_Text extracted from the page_
*** Begin section ***
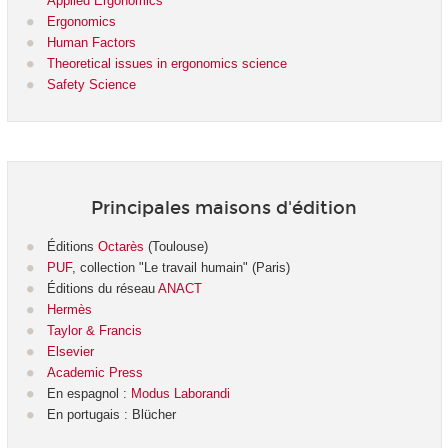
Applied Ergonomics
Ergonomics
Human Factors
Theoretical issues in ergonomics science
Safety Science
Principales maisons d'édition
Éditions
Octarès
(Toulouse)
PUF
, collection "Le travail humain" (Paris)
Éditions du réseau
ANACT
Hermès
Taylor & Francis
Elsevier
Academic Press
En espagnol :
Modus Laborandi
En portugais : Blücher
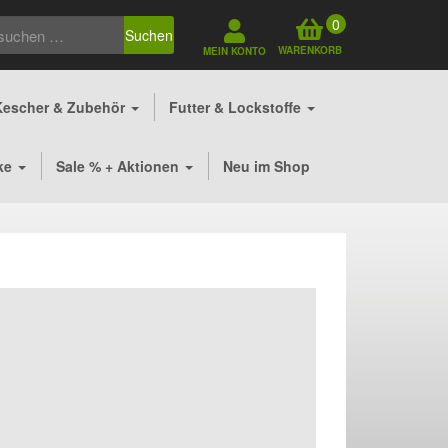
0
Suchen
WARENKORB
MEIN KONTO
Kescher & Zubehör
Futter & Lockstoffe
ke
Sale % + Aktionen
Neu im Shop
*** End section ***
Output the lines from the start of the rows through the line containing "Modus Laborandi" as a JSON list of strings, one string per line, with blank lines omitted. Leave the pictures out.

_SOLUTION TO THIS PROBLEM_
[
  "Applied Ergonomics",
  "Ergonomics",
  "Human Factors",
  "Theoretical issues in ergonomics science",
  "Safety Science",
  "Principales maisons d'édition",
  "Éditions",
  "Octarès",
  "(Toulouse)",
  "PUF",
  ", collection \"Le travail humain\" (Paris)",
  "Éditions du réseau",
  "ANACT",
  "Hermès",
  "Taylor & Francis",
  "Elsevier",
  "Academic Press",
  "En espagnol :",
  "Modus Laborandi"
]